## [Your task]
Return each of the entries below verbatim, keeping every line unchanged and in its original order.

[[ Information shown, beginning ]]

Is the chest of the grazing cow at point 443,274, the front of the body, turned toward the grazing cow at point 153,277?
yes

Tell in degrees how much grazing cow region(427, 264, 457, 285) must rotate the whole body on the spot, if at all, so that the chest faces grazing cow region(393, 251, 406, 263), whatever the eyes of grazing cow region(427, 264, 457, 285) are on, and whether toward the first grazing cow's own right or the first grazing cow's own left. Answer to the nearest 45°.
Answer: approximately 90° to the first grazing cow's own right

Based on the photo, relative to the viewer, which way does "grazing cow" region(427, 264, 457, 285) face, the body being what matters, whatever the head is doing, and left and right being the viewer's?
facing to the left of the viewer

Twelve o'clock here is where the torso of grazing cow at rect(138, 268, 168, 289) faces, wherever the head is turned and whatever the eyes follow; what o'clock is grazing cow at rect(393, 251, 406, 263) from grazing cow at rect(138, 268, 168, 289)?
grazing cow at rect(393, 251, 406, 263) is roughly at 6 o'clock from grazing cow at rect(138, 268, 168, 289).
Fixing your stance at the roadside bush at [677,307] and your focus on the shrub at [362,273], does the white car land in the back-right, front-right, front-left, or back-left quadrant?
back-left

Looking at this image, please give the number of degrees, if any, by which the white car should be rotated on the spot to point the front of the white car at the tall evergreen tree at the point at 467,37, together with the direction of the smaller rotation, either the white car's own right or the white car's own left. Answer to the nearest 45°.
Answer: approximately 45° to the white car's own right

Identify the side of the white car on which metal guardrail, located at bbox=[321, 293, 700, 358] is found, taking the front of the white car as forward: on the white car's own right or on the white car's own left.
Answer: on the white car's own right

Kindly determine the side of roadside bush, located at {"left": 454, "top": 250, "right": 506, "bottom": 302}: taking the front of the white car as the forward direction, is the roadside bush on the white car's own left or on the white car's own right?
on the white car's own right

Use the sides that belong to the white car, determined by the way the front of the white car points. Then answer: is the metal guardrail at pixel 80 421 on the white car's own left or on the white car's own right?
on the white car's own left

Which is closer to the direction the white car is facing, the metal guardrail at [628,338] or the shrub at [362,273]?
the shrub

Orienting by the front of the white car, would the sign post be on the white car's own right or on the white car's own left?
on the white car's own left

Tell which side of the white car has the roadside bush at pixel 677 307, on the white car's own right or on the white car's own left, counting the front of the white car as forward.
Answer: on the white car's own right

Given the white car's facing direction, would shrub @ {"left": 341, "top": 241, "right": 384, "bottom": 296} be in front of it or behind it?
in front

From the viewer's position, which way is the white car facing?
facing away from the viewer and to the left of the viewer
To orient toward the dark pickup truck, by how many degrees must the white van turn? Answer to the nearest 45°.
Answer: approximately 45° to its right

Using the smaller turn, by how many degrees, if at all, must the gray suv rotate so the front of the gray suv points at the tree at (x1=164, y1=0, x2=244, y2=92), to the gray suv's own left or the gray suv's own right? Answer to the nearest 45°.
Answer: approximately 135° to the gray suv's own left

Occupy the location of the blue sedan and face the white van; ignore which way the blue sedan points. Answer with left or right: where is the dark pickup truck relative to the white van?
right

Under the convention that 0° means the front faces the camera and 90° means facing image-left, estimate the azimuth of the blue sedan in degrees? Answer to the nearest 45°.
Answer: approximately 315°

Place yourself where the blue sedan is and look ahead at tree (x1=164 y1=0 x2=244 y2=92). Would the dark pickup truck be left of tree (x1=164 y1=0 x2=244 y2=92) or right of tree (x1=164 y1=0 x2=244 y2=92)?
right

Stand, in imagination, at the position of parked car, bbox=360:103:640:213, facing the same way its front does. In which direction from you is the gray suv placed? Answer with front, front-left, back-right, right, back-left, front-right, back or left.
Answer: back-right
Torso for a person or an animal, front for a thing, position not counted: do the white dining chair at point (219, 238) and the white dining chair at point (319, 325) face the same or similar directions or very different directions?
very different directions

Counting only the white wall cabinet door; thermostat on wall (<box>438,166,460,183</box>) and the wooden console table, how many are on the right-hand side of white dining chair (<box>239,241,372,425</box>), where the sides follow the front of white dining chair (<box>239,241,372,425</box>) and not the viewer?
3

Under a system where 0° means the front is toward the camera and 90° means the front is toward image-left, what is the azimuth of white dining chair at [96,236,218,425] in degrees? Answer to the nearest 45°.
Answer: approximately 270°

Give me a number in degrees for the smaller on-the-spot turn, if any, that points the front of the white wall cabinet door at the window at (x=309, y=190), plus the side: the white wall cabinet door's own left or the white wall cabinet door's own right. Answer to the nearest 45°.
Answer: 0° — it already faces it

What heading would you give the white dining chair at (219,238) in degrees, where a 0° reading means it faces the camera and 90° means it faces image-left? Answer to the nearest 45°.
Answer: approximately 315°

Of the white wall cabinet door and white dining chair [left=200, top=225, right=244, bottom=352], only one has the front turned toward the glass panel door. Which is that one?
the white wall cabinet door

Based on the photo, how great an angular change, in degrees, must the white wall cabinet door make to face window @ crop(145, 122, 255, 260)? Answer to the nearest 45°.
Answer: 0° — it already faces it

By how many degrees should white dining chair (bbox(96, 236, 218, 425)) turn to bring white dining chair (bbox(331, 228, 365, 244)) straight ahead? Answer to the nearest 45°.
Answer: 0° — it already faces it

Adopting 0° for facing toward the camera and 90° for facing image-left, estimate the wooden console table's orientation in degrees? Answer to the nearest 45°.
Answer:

[[ Information shown, end ]]

## [Output for this exercise]
Is the chest of the grazing cow at point 443,274, the front of the body, turned toward the grazing cow at point 153,277?
yes

Tell in degrees how much grazing cow region(427, 264, 457, 285) must rotate the whole body on the spot, if at all, so that the chest faces grazing cow region(393, 251, 406, 263), whatever the eyes of grazing cow region(427, 264, 457, 285) are on, and whether toward the first grazing cow's own right or the first grazing cow's own left. Answer to the nearest 45°.
Answer: approximately 90° to the first grazing cow's own right

Based on the photo, relative to the viewer, which way does "grazing cow" region(427, 264, 457, 285) face, the body being what matters, whatever the head is doing, and left and right being the viewer's?
facing to the left of the viewer

Twelve o'clock here is where the torso of grazing cow at rect(138, 268, 168, 289) faces, wherever the head is turned and whatever the eyes follow; what o'clock is grazing cow at rect(393, 251, 406, 263) from grazing cow at rect(138, 268, 168, 289)?
grazing cow at rect(393, 251, 406, 263) is roughly at 6 o'clock from grazing cow at rect(138, 268, 168, 289).
Fixing your stance at the roadside bush at [677,307] and your focus on the shrub at [362,273], does the white car land in the back-right, front-right, front-left, or back-left quadrant?
back-left

Looking at this image, please give the number of degrees, if any, by which the white car should be rotated on the spot to point the front of the white car at the tall evergreen tree at the point at 467,37, together with the direction of the smaller rotation, either the white car's own right or the white car's own left. Answer to the nearest 45°.
Answer: approximately 45° to the white car's own right

Identify the side of the white car on which metal guardrail, located at bbox=[321, 293, 700, 358] is found, taking the front of the white car as forward: on the white car's own right or on the white car's own left.
Answer: on the white car's own right

Kindly determine the side of roadside bush, located at {"left": 454, "top": 250, "right": 506, "bottom": 302}: taking the front of the white car as the forward direction, is the roadside bush on the white car's own left or on the white car's own right?
on the white car's own right

Use the sides that belong to the white car, determined by the way the front of the white car points. Then answer: is the metal guardrail at pixel 80 421 on the white car's own left or on the white car's own right?
on the white car's own left

Which is closer to the direction the white car is facing, the metal guardrail at [628,338] or the shrub at [362,273]?
the shrub

Orienting by the front of the white car, would the sign post be on the white car's own right or on the white car's own left?
on the white car's own left

Tell which side of the white car has the roadside bush at pixel 677 307, on the white car's own right or on the white car's own left, counting the front of the white car as forward.
Answer: on the white car's own right

Given the white car's facing direction, would shrub @ {"left": 341, "top": 241, "right": 384, "bottom": 296} be in front of it or behind it?
in front

From the viewer's position, which way is the white car facing?
facing away from the viewer and to the left of the viewer
To orient toward the dark pickup truck, by how many degrees must the white van turn? Answer to the nearest 45°.
Answer: approximately 45° to its right

Using the smaller turn, by how many degrees, if at all, must the gray suv rotate so the front of the gray suv points at the tree at (x1=164, y1=0, x2=244, y2=92), to the gray suv's own left or the gray suv's own right? Answer to the nearest 45°.
Answer: approximately 135° to the gray suv's own left

Occupy the location of the blue sedan and face the white van; ignore which way the blue sedan points. Answer with left or right: where is the dark pickup truck relative to the white van?
right

Under the convention that 0° means the front faces the camera and 90° means facing image-left, estimate the azimuth of the blue sedan in degrees? Answer to the nearest 45°.
Answer: approximately 315°

Place yourself where the blue sedan is and look ahead at tree (x1=164 y1=0 x2=244 y2=92). Would the dark pickup truck be left of tree (x1=164 y1=0 x2=244 y2=92) or right of tree (x1=164 y1=0 x2=244 y2=92)?
right

Stand, in imagination, at the position of parked car, bbox=360:103:640:213, facing the same way its front does. In which direction from you is the gray suv placed? Answer with front, front-left, back-right, right, back-left, front-right, back or left.
Answer: back-right
Torso for a person or an animal, front for a thing, position not counted: do the white dining chair at point (219, 238) and the white dining chair at point (319, 325) face the same or similar directions or very different directions?
very different directions

Counting only the white wall cabinet door; thermostat on wall (<box>438,166,460,183</box>) and the wooden console table, how many are on the right-hand side of white dining chair (<box>239,241,372,425</box>), where the sides follow the front of white dining chair (<box>239,241,372,425</box>) and not the viewer?
3

Under a system where 0° means the front is toward the camera and 90° means the front is toward image-left, what is the azimuth of white dining chair at [96,236,218,425] in degrees? Answer to the nearest 45°.
Answer: approximately 270°

Give me a number in degrees for the smaller on-the-spot turn, if any, that points the front of the white wall cabinet door at the window at (x=309, y=190), plus the side: the white wall cabinet door's own left or the white wall cabinet door's own right. Answer to the nearest 45°.
Answer: 0° — it already faces it

What heading would you give the white dining chair at (219,238) in degrees, where a 0° reading means it faces the camera and 90° means it faces image-left? Answer to the nearest 45°.
Answer: approximately 315°

Of the white wall cabinet door and white dining chair [left=200, top=225, right=244, bottom=352], only one has the front turned toward the glass panel door. Which is that one?
the white wall cabinet door

Based on the photo, how great an angular change, in degrees, must the white wall cabinet door make to face window @ crop(145, 122, 255, 260)? Answer to the nearest 45°.
Answer: 0° — it already faces it

By how many degrees should white dining chair (bbox(96, 236, 218, 425)) turn to bring white dining chair (bbox(331, 228, 365, 244)) straight ahead? Answer to the nearest 45°.
Answer: 0° — it already faces it

Adopting 0° for facing toward the camera and 90° for facing image-left, estimate the wooden console table's orientation in degrees? Answer to the nearest 45°.
Answer:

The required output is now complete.